Charles Frith emailed a question that he hoped I could address here

Is ethnography more suited to shedding light and depth on peoples relationships with some products or services over others? Are there times when it’s completely unnecessary?

That’s a two-parter! I’ll take a shot at this all, but I hope that others will jump in to clarify, correct, disagree, or whatever.

Are there times when ethnography is completely unnecessary?! Absolutely. But your second part is about time and your first part is about category.

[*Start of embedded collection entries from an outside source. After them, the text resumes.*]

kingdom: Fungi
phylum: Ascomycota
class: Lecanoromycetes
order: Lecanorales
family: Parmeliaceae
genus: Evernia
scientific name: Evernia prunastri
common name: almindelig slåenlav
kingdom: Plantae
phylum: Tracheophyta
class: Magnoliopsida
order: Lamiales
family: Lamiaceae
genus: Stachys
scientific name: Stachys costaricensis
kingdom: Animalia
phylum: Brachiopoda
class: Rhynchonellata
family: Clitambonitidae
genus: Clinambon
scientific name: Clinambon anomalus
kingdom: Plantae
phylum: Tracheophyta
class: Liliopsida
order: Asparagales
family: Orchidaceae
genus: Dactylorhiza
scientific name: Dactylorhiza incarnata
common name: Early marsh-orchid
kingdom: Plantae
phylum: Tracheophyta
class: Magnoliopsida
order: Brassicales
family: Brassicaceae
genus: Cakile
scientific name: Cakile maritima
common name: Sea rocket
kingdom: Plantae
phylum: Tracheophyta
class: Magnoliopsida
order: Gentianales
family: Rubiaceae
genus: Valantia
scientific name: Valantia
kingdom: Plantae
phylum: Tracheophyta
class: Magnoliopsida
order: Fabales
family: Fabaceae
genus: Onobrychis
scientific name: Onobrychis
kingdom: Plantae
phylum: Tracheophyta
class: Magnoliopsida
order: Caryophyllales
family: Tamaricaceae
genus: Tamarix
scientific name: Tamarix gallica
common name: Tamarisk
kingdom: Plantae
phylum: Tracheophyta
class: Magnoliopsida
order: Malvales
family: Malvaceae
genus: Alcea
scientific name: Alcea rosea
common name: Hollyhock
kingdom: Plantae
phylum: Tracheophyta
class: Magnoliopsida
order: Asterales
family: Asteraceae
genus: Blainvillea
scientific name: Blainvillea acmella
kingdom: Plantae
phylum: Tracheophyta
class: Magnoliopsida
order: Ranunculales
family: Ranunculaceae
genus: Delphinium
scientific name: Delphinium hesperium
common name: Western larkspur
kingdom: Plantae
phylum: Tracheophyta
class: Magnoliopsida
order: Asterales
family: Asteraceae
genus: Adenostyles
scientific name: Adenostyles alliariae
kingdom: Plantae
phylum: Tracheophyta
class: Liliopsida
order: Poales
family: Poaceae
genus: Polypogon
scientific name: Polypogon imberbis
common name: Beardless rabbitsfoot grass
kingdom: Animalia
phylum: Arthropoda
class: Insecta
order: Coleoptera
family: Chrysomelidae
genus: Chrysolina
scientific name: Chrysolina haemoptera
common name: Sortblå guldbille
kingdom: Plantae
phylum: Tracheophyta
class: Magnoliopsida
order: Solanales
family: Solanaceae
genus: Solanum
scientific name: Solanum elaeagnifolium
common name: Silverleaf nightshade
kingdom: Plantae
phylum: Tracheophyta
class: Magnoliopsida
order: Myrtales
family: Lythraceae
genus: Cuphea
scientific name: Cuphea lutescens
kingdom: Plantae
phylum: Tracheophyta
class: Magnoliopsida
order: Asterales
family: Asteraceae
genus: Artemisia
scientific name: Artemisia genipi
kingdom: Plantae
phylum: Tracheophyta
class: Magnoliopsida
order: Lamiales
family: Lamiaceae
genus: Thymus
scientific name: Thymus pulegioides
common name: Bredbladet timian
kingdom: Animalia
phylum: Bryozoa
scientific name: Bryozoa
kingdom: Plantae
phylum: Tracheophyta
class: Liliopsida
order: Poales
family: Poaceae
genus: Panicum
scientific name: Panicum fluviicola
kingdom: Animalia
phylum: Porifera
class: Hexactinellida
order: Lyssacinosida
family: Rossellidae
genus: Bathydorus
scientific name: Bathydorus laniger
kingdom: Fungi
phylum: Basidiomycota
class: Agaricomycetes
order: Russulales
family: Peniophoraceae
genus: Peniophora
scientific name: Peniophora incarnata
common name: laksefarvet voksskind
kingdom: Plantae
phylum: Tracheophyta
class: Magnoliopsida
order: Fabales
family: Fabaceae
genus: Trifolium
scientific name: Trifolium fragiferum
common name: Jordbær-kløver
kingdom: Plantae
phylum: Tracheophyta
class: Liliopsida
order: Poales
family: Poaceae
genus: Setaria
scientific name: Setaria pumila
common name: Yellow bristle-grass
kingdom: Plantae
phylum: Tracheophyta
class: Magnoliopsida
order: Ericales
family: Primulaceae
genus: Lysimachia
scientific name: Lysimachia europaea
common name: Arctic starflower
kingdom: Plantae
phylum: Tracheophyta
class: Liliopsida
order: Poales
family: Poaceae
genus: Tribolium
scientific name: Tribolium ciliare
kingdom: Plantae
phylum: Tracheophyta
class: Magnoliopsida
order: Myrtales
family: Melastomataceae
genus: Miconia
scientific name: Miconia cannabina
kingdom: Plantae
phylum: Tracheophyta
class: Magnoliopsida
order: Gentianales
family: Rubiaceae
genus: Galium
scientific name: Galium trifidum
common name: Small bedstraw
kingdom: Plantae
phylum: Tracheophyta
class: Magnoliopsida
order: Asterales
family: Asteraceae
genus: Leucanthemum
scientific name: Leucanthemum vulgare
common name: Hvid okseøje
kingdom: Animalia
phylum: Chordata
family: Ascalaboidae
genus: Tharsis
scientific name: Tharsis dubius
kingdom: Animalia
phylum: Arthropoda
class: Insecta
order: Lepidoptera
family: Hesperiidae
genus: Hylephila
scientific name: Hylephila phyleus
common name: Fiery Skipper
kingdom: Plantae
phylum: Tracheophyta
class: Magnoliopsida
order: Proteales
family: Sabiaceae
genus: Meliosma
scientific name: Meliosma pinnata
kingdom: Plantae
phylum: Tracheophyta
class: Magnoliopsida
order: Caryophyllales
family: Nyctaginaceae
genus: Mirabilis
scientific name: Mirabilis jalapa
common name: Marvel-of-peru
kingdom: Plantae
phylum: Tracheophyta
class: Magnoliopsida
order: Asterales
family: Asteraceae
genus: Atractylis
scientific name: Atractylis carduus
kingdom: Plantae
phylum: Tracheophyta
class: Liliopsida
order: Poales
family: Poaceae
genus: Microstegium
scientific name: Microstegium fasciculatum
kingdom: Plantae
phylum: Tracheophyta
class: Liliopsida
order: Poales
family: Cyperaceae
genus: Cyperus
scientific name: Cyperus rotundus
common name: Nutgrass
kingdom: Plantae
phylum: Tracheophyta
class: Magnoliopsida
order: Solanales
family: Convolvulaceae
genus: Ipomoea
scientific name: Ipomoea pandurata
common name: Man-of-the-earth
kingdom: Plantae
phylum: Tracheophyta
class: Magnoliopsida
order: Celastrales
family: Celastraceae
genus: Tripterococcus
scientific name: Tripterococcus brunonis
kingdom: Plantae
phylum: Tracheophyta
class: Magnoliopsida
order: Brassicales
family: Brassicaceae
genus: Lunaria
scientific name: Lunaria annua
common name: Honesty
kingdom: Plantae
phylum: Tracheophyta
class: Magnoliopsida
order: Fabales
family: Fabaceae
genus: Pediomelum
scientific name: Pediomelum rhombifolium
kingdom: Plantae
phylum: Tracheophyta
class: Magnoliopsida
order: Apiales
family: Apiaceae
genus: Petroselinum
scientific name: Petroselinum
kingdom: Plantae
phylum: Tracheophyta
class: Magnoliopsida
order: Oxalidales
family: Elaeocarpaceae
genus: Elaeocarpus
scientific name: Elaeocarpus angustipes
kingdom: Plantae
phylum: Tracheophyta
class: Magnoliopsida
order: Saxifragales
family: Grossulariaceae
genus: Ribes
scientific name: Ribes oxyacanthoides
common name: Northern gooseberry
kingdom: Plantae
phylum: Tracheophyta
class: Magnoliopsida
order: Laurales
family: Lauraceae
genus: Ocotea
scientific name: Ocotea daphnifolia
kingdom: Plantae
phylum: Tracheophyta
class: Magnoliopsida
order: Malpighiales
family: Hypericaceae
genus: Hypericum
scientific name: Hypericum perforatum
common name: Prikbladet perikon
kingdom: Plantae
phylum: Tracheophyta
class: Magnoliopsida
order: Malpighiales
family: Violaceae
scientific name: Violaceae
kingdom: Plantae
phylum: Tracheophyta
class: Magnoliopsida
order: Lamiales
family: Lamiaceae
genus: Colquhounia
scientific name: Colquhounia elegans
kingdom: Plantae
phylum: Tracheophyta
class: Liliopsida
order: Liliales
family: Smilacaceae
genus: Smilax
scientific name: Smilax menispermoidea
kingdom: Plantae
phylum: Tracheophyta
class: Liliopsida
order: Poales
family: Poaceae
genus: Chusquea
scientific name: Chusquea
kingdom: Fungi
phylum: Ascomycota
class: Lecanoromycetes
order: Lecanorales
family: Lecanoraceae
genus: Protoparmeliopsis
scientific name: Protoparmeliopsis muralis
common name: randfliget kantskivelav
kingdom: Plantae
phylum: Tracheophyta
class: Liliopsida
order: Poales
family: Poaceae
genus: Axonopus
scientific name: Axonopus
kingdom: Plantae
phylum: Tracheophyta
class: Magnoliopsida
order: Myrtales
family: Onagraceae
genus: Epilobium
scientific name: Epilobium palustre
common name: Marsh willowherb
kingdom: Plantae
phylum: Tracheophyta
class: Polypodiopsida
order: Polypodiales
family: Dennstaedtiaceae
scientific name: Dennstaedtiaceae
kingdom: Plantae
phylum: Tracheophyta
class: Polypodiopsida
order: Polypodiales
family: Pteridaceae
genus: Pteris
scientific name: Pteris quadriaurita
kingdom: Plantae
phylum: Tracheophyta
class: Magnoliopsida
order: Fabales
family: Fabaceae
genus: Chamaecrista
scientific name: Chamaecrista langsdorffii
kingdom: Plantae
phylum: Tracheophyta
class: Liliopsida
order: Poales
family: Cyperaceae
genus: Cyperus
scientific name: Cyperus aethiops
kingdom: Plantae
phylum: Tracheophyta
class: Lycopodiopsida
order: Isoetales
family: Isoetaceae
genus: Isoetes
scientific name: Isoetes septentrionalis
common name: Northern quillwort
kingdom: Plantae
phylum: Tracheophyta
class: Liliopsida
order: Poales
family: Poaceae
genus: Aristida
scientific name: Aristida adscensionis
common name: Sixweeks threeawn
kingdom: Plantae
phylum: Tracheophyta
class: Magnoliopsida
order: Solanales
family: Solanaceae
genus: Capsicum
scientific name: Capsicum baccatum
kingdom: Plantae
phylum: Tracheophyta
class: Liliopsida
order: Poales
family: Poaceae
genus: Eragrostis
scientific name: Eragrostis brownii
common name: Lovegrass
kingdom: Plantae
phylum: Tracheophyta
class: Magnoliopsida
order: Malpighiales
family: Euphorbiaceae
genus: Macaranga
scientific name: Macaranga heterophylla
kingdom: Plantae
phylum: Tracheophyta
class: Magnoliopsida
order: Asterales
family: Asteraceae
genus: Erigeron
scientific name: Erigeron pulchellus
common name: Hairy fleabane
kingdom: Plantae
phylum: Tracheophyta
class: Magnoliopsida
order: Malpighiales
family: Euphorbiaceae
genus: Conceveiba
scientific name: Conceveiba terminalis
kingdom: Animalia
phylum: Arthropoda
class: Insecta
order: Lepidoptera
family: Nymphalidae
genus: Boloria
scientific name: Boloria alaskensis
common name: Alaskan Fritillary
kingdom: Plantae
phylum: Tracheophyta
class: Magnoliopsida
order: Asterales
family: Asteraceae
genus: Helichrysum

In terms of time, in terms of the process of developing a product or service, there are different types of research that may be more or less appropriate at different points along that process. There’s no overall answer, for me, it always depends.

For example, who is the organization? What do they know about the category, or the customer, or the channel, or the market, at this point? Is it a new product in a new category, or a redesign of something they’ve been doing before that they are improving? These are all facets of “what do you need to know more about?” I guess.

The best times to do any sort of customer research (and sorry if this is obvious) is when you can take some action with the results. If there are decisions to be made and they need informing by a user/customer perspective, then try to do that research ahead of time.

Depending on how you define ethnography, you may wish to see it only as a discovery process, as something that happens early on to define needs so that you can create solutions to match those needs. But putting solutions – prototypes – back into that conversation as a way to further validate the needs or dive deeper into them is a great way to go. You can read a case study of ours here that relates how an early prototype was taken into homes in order to have a more meaningful discussion about what the needs were and how this product could address those needs. You can always hold back your artifact for some portion of your session; that’s a standard technique we use.

As far as categories of products and services go, I don’t see that as a big dividing line in terms of the usefulness of research (and I’m speaking about research in general, whatever methodology you want to consider, some way of bringing customer perspectives into your design and decision process). I’d point again to the organization and its process as the crucial gating factors.

And

Also, are there precedents for ethnographic research in Asia?

Wow – two opportunities to cite DUX conference papers in one blog post. This PDF uses research in Japan (conducted by us, and by Adobe, over several years) as a template for considering research in global locations.

I think there’s two flavors here: Global companies coming to Asia to understand these markets, and Asian companies doing for their own domestic markets something like ethnography. For the first, absolutely. Japan, China, and India have all been high-profile destinations for user research (and in case anyone wonders, we are very keen to go back and do some more). For the second, I hear more about India, specifically, with an increasing drive by Indian companies to understand how their products and services will be received. A colleague in India does a regular audit of teenager attitudes for MTV India. I don’t know in much more detail the market for this sort of thing in any part of Asia, only the different anecdotes I’ve collected from various Asian colleagues.

Should I also re-plug CultureVenture at this point? For companies looking to get a handle on these other markets, this is our service to drive inspiration through immersion. Facilitated hanging out, if you will?

How’s that Charles? I hope you’ll add some follow up questions in the comments.